### Page text

══════════

While millions of Americans are still having trouble buying health insurance on the Obamacare website, new evidence shows that if and when HealthCare.gov does work, it may be riddled with security problems.
A document released from the House Oversight Committee shows the government knowingly launched the website with what was believed to be a high security risk, reports CBS News
As HealthCare.gov was being developed, crucial tests to ensure the security and privacy of customer information fell behind schedule, with the deadline for final security plans slipping three times from May 6 to July 16, according to reporter Sharyl Attkisson.
Security assessments to be finished June 7 slid to Aug. 16 and then Aug. 23, and the final, required top-to-bottom security tests apparently never got done.
The Obama administration memo released by the House Oversight Committee reportedly shows that four days before the launch, the government took the unusual step of granting itself a waiver to launch the site with "a level of uncertainty deemed as a high [security] risk."
Marilyn Tavenner, administrator of the Centers for Medicare and Medicaid Services, accepted the risk as long as there would be frequent testing and a dedicated security team, said Attkisson, but three other officials signed a statement saying "that does not reduce the risk of launching Oct.
Georgetown University law professor Lawrence Gostin, who helped Congress write the Affordable Care Act to meet constitutional standards, has criticized the site launch without proper security in place, telling CBS, "Nothing can undermine public confidence more than the fear of a security and privacy breach. You can have someone hack into the system, get your Social Security number, get your financial information."
There have, in fact, already been security issues. The Heritage Foundation reported
over the weekend that when North Carolina resident Justin Hadley logged into his HealthCare.gov account, he discovered personal information contained in letters addressed to two other people, including a South Carolina attorney named Thomas Dougall.
Hadley wrote to Heritage and contacted the Department of Health and Human Services, which administers HealthCare.gov. So far, according to Heritage, he has had no response from the agency.
Hadley also reached out to Dougall to let him know about the breach. Dougall later spoke to local TV station News 48
, saying, "We're told constantly that it's a secure system and it's not, obviously."
On Monday, Dougall told Breitbart
that although he had also contacted HHS, he had not had a response from the agency, either. "I have not heard anything from HHS other than their reply to the local affiliate that I should use the online chat room or the toll-free number. The person on the chat line refused to accept my contact information and told me I had to contact the FTC to report the problem," he said, adding, "I was on hold for almost an hour on the phone and gave that up."
Dougall also pointed out that while Hadley, who received his information, wasn't doing anything wrong, "what is going to happen when real hackers start attacking the system?"

══════════

### Data listing
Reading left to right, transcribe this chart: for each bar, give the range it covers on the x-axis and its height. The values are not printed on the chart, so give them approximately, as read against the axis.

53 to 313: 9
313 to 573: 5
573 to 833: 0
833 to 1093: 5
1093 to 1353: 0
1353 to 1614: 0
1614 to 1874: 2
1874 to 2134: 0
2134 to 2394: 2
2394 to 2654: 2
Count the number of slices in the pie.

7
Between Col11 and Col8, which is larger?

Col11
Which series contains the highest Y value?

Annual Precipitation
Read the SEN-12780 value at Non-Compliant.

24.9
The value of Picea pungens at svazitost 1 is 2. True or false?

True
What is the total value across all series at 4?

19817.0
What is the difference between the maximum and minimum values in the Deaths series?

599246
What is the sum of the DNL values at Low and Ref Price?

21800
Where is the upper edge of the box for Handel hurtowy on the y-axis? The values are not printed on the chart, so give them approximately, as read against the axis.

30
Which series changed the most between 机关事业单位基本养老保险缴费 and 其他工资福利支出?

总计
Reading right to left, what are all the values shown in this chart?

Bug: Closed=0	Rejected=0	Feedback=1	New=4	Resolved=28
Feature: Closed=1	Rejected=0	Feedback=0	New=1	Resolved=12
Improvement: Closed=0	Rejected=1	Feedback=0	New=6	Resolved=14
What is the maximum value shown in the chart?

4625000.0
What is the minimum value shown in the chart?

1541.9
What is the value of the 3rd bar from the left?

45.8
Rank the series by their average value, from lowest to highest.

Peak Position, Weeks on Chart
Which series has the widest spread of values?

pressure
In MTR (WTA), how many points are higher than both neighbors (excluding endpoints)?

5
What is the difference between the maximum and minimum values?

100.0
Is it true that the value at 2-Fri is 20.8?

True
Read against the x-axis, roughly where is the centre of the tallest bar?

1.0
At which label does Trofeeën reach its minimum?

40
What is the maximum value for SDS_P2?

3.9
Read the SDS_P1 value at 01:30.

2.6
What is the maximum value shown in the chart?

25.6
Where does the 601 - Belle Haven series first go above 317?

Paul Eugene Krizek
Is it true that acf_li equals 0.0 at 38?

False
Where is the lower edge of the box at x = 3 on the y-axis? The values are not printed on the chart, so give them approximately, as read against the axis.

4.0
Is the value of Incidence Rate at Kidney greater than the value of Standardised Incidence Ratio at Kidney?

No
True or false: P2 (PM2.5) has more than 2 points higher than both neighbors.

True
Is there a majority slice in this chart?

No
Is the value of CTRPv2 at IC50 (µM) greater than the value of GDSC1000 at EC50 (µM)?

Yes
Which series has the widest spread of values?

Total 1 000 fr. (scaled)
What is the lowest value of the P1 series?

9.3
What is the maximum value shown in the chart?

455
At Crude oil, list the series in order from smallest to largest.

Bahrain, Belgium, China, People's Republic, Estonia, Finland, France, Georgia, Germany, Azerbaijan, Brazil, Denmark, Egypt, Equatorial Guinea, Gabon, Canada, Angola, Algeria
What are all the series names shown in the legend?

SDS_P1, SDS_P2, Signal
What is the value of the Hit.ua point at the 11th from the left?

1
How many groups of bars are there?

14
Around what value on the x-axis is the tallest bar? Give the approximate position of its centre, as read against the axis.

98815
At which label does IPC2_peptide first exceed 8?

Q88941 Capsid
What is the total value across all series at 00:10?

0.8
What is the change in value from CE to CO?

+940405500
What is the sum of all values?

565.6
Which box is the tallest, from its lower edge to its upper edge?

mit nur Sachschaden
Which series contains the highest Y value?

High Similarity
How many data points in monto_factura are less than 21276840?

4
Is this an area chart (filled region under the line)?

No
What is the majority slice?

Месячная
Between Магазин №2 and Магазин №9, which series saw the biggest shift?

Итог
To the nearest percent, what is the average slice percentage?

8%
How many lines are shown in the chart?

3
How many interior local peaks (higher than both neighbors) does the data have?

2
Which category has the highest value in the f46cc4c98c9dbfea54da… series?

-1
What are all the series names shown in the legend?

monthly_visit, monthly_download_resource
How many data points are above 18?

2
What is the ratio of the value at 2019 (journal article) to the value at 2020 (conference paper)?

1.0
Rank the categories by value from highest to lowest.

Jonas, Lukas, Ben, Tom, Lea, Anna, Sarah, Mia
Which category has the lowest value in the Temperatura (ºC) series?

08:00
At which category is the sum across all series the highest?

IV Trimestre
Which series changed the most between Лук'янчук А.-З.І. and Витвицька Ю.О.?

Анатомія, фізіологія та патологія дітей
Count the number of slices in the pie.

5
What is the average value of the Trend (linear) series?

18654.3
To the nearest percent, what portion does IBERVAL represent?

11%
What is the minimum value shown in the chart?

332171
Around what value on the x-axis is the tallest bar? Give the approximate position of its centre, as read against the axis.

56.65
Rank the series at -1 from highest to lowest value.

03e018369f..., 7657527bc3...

══════════

### Requirement
Update the passage of the HealthCare.gov security article starting with "Security assessments to" and going on through "never got done.", changing "top-to-bottom" to "comprehensive". The entries have no connection to the HealthCare.gov security article.

### Result of this task
Security assessments to be finished June 7 slid to Aug. 16 and then Aug. 23, and the final, required comprehensive security tests apparently never got done.